8 thoughts on “Oh the places I’ve pumped

  1. This was a great post. Thanks for writing it and sharing what so many of us have felt. I lost my supply over 5-months while attempting to follow a pump-at-work routine. My older male boss was not un-supportive, but he’d still run meetings over, thinking that a brief delay wasn’t that big a deal. He didn’t seem to get that running late often meant I’d miss my scheduled slot in a maxed-out, 2-person pumping room that was shared by dozens of women on our large, university campus.

    On a positive note, last night my DH and I visited friends with a newborn. At one moment I noticed that the moms were engrossed in the NBA finals game (go Celtics!) while the dads were actually discussing the Medela pump the hospital had given the new mom, and their respective wives’ pump-at-work experiences. Times are changing. It’s true that men will never lactate, but as more guys become used to the whole work-and-pumping challenge, I’m hopeful that the process will become less of a crazy juggling act, and more just normal, non-eyebrow-raising workplace stuff.

  2. Amen, sister! I am so with you. As a mother of a 3-month old and a 2-year old, I struggle to fit my consulting business and my kids’ adventures together. Fortunately for me, I can do a lot of my work at night when the kids are asleep. And I have fantastic in-laws nearby who help out a lot. But breastfeeding is one of those things for which moms are uniquely qualified.

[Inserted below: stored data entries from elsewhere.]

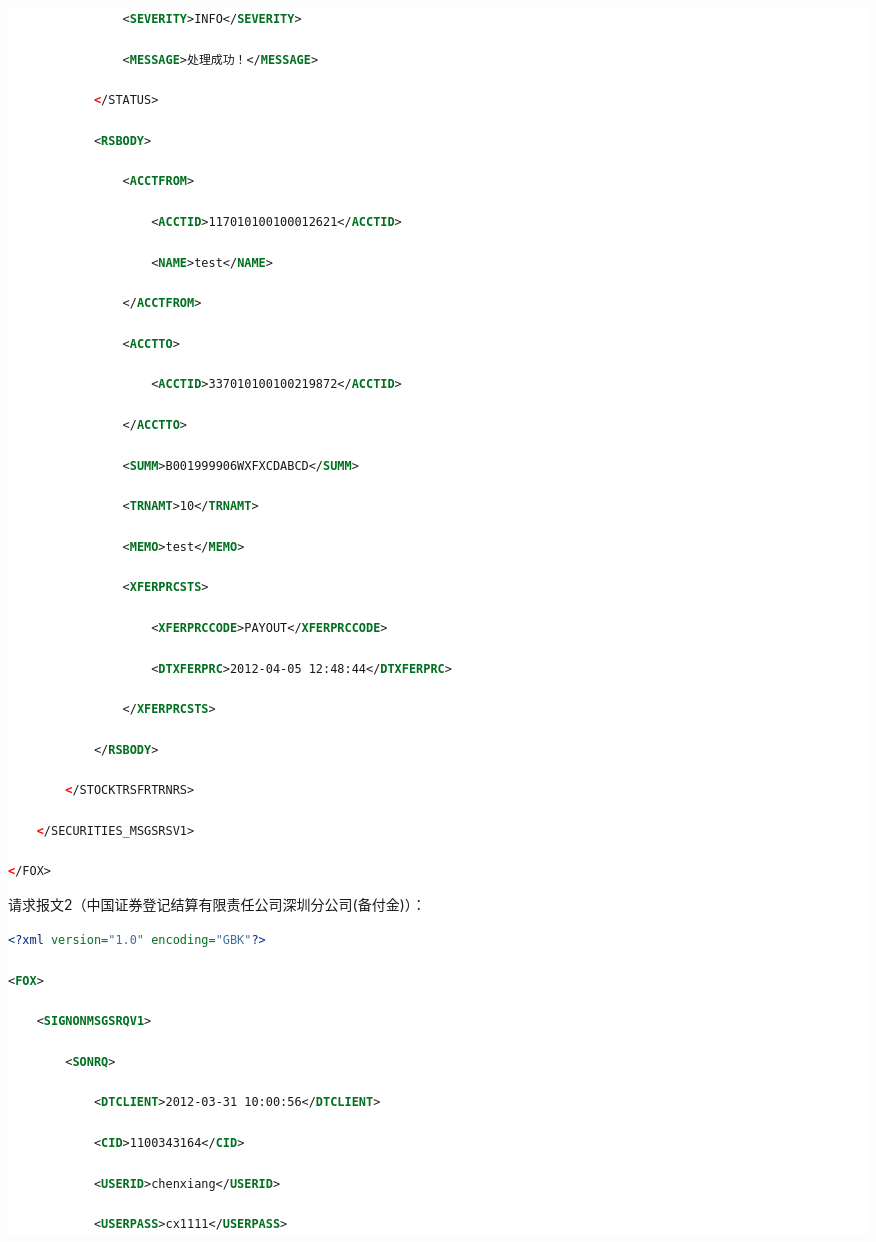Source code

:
 ```xml
                <SEVERITY>INFO</SEVERITY>

                <MESSAGE>处理成功！</MESSAGE>

            </STATUS>

            <RSBODY>

                <ACCTFROM>

                    <ACCTID>117010100100012621</ACCTID>

                    <NAME>test</NAME>

                </ACCTFROM>

                <ACCTTO>

                    <ACCTID>337010100100219872</ACCTID>

                </ACCTTO>

                <SUMM>B001999906WXFXCDABCD</SUMM>

                <TRNAMT>10</TRNAMT>

                <MEMO>test</MEMO>

                <XFERPRCSTS>

                    <XFERPRCCODE>PAYOUT</XFERPRCCODE>

                    <DTXFERPRC>2012-04-05 12:48:44</DTXFERPRC>

                </XFERPRCSTS>

            </RSBODY>

        </STOCKTRSFRTRNRS>

    </SECURITIES_MSGSRSV1>

</FOX>
```

请求报文2（中国证券登记结算有限责任公司深圳分公司(备付金)）：

```xml
<?xml version="1.0" encoding="GBK"?>

<FOX>

	<SIGNONMSGSRQV1>

		<SONRQ>

			<DTCLIENT>2012-03-31 10:00:56</DTCLIENT>

			<CID>1100343164</CID>

			<USERID>chenxiang</USERID>

			<USERPASS>cx1111</USERPASS>

```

    For this reason, my son attended his first meeting with a CEO just yesterday. He slept the entire time and never uttered a peep, but it certainly wasn’t typical.

    Keep up the good work – professionally and at the pump. It is worth the effort, though no one ever said it was easy.

    Tamara

  3. It is inspiring to me that you continue to refuse not to have it both ways. I am not a mother, but I hope to be one day and the question has always bugged me “Can I do both?”. I still don’t know if my unique situation will lead me to make different choices about the millions of things a working mother has to decide. That said, I love it that someone is doing it, doing it well and seemingly not losing “themself” in all the roles they play. I commend you and look forward to reading more
    Siobhan

  4. Wow, honestly I don’t have baby yet but if I do have one (when God permits), I’d also like to be able to feed him/her with my own milk. I didn’t realize that it’s going to be so hard especially for working moms, like us. I do commend you for sticking up to your decision. Balancing a profession and motherhood is no easy feat.

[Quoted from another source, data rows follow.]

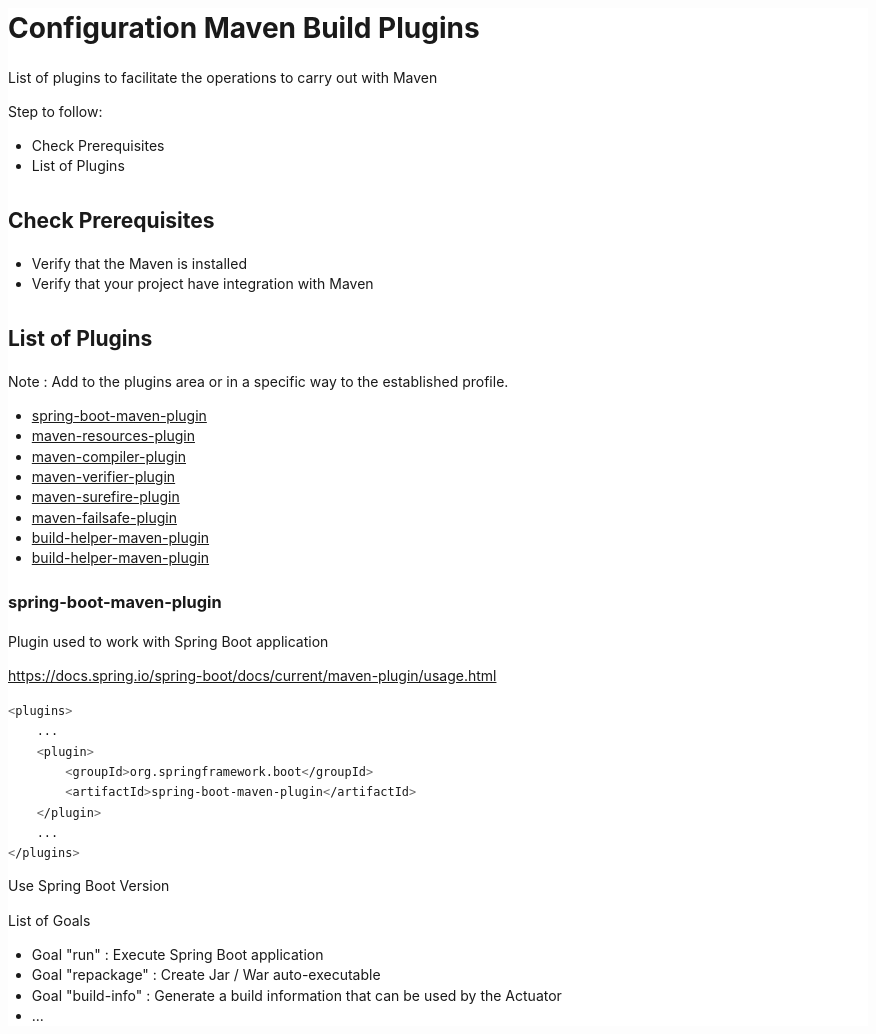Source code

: # Configuration Maven Build Plugins

List of plugins to facilitate the operations to carry out with Maven

Step to follow:

* Check Prerequisites
* List of Plugins

## Check Prerequisites

* Verify that the Maven is installed
* Verify that your project have integration with Maven


## List of Plugins

Note : Add to the plugins area <plugins> or in a specific way to the established profile.

- [spring-boot-maven-plugin](#spring-boot-maven-plugin)
- [maven-resources-plugin](#maven-resources-plugin)
- [maven-compiler-plugin](#maven-compiler-plugin)
- [maven-verifier-plugin](#maven-verifier-plugin)
- [maven-surefire-plugin](#maven-surefire-plugin)
- [maven-failsafe-plugin](#maven-failsafe-plugin)
- [build-helper-maven-plugin](#build-helper-maven-plugin)
- [build-helper-maven-plugin](#build-helper-maven-plugin)




### <a name="spring-boot-maven-plugin">spring-boot-maven-plugin</a>

Plugin used to work with Spring Boot application

https://docs.spring.io/spring-boot/docs/current/maven-plugin/usage.html

```bash
<plugins>
	...
	<plugin>
		<groupId>org.springframework.boot</groupId>
		<artifactId>spring-boot-maven-plugin</artifactId>
	</plugin>
	...
</plugins>
```

Use Spring Boot Version

List of Goals
* Goal "run" : Execute Spring Boot application
* Goal "repackage" : Create Jar / War auto-executable
* Goal "build-info" : Generate a build information that can be used by the Actuator
* ...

  5. I just went from a post you had about traveling with babies to this which is something I am working hard on every day. I feel absolutely blessed that for whatever reason my milk supply has held up with the turmoil of my job. I had the uncomfortable talk with my bosses before I gave birth my intentions to pump, and thought one felt it was T.M.I. overall they were supportive of it.

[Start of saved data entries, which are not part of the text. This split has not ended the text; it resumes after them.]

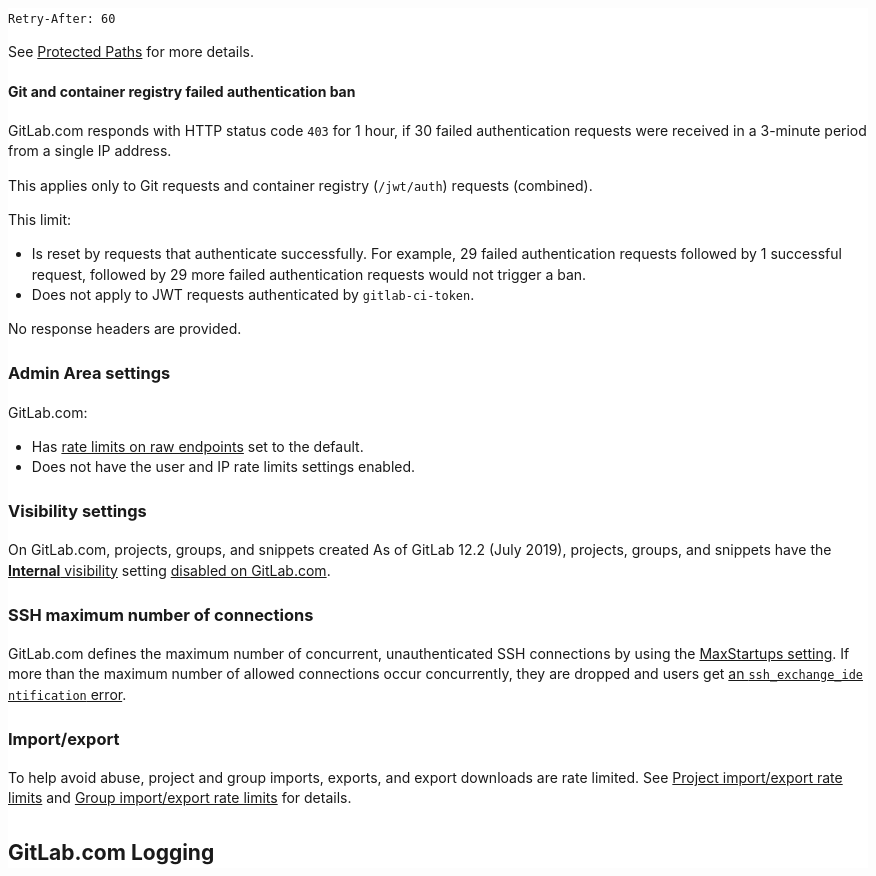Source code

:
 ```plaintext
Retry-After: 60
```

See [Protected Paths](../admin_area/settings/protected_paths.md) for more details.

#### Git and container registry failed authentication ban

GitLab.com responds with HTTP status code `403` for 1 hour, if 30 failed
authentication requests were received in a 3-minute period from a single IP address.

This applies only to Git requests and container registry (`/jwt/auth`) requests
(combined).

This limit:

- Is reset by requests that authenticate successfully. For example, 29
  failed authentication requests followed by 1 successful request, followed by 29
  more failed authentication requests would not trigger a ban.
- Does not apply to JWT requests authenticated by `gitlab-ci-token`.

No response headers are provided.

### Admin Area settings

GitLab.com:

- Has [rate limits on raw endpoints](../../user/admin_area/settings/rate_limits_on_raw_endpoints.md)
  set to the default.
- Does not have the user and IP rate limits settings enabled.

### Visibility settings

On GitLab.com, projects, groups, and snippets created
As of GitLab 12.2 (July 2019), projects, groups, and snippets have the
[**Internal** visibility](../../public_access/public_access.md#internal-projects) setting [disabled on GitLab.com](https://gitlab.com/gitlab-org/gitlab/-/issues/12388).

### SSH maximum number of connections

GitLab.com defines the maximum number of concurrent, unauthenticated SSH connections by
using the [MaxStartups setting](http://man.openbsd.org/sshd_config.5#MaxStartups).
If more than the maximum number of allowed connections occur concurrently, they are
dropped and users get
[an `ssh_exchange_identification` error](../../topics/git/troubleshooting_git.md#ssh_exchange_identification-error).

### Import/export

To help avoid abuse, project and group imports, exports, and export downloads are rate limited. See [Project import/export rate limits](../../user/project/settings/import_export.md#rate-limits) and [Group import/export rate limits](../../user/group/settings/import_export.md#rate-limits) for details.

## GitLab.com Logging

    It was clear after about 2 months that the support was over with but I think legally they know they can do nothing to stop me accept overrun my appointments with my posted pumping schedule. Luckily I have enough control that I can call the appointment and make simple adjustments and when I can’t my supply seems to survive it and still pull through.

    I’m now 6 months out and still just as determined as the day I chose this for my child. It is do-able and it is so so worth it!!